== Assigned task ==
The required answer is the data below, restated word for word with images omitted.

== Supplied information ==
• • • • • • •
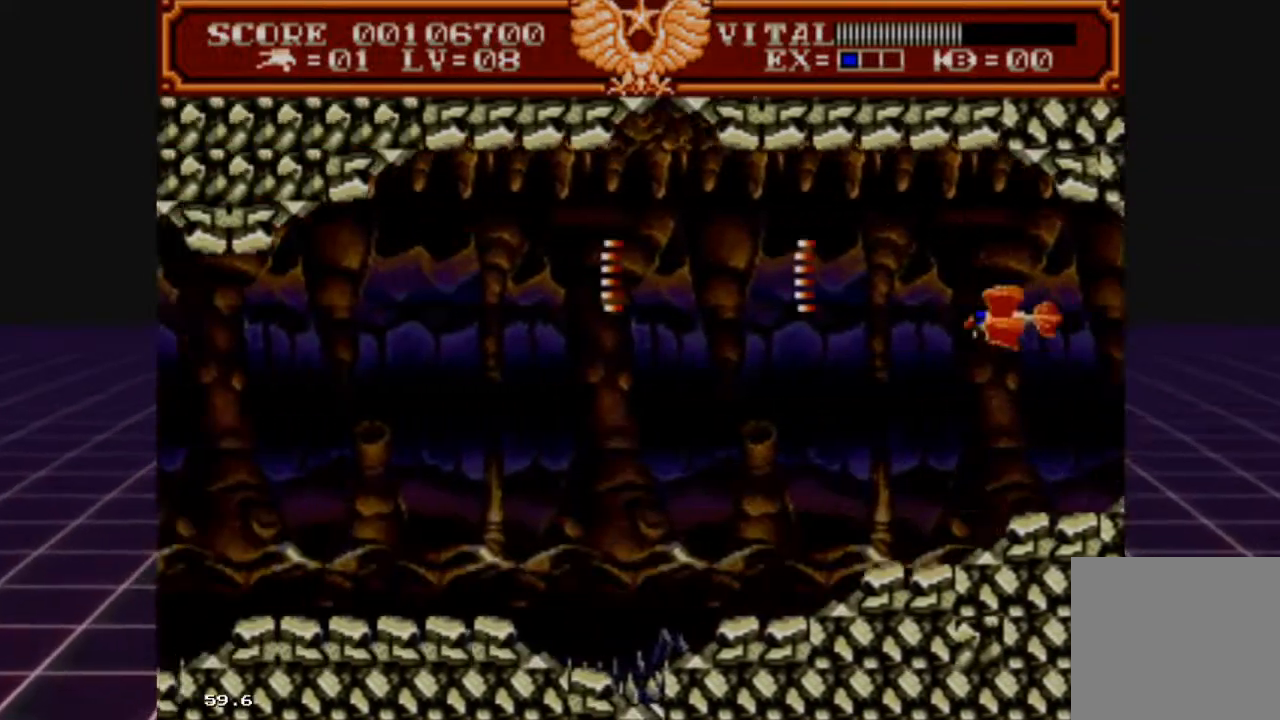
{"buttons": ["L2"], "left_stick": "center", "right_stick": "center", "events": [[133, "left_stick", "center"], [333, "left_stick", "down"], [500, "left_stick", "center"]]}
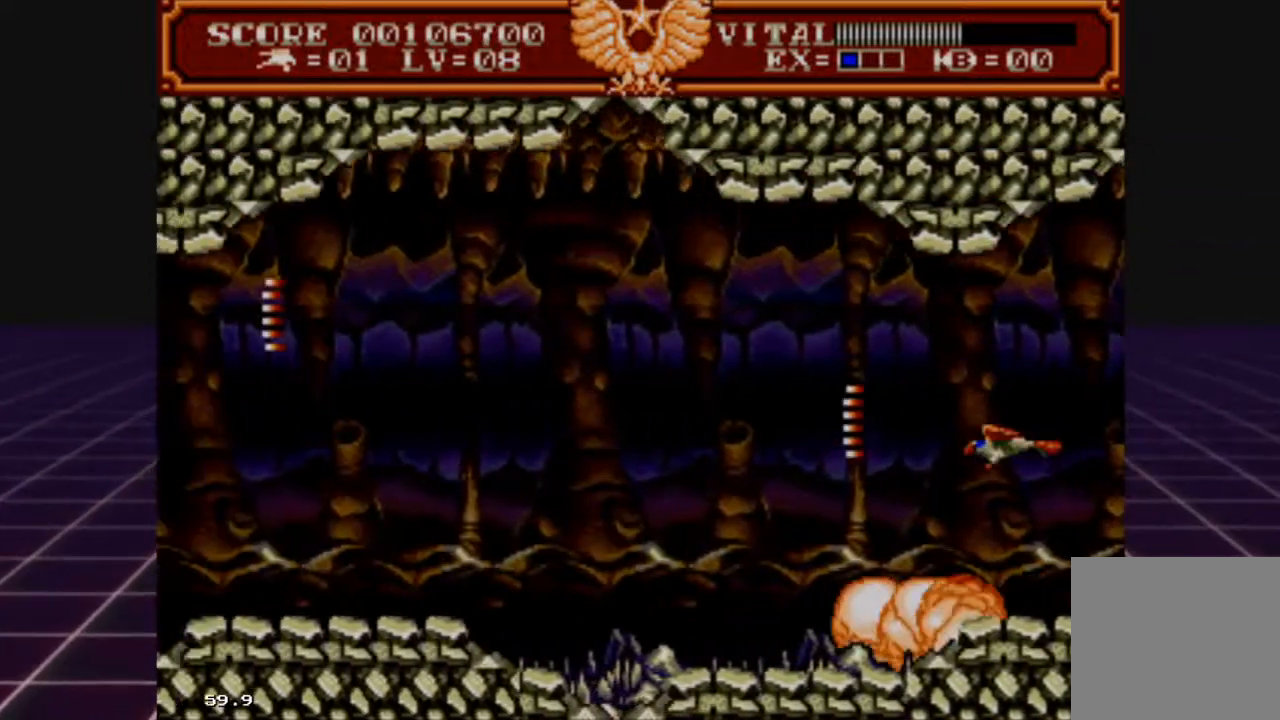
{"buttons": ["L2"], "left_stick": "center", "right_stick": "center", "events": []}
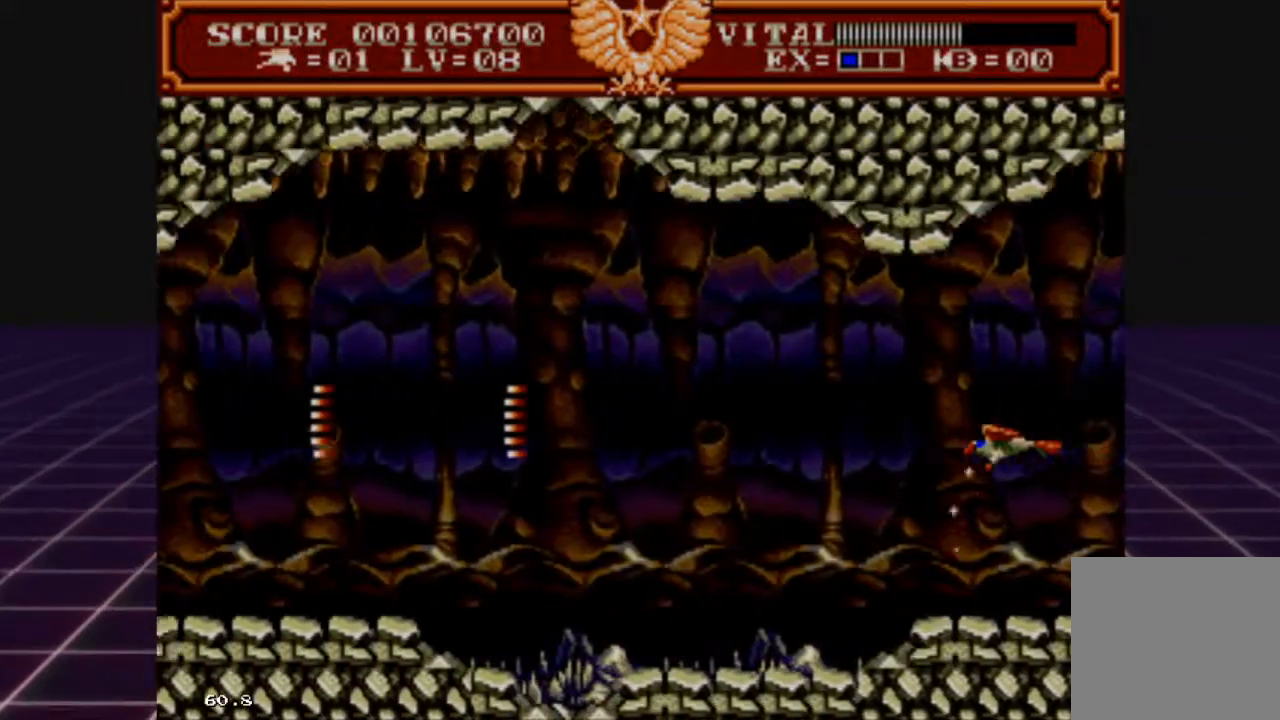
{"buttons": ["L2"], "left_stick": "center", "right_stick": "center", "events": []}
• • • • • • •
== Exercise result ==
{"buttons": ["L2"], "left_stick": "center", "right_stick": "center", "events": [[133, "left_stick", "center"], [333, "left_stick", "down"], [500, "left_stick", "center"]]}
{"buttons": ["L2"], "left_stick": "center", "right_stick": "center", "events": []}
{"buttons": ["L2"], "left_stick": "center", "right_stick": "center", "events": []}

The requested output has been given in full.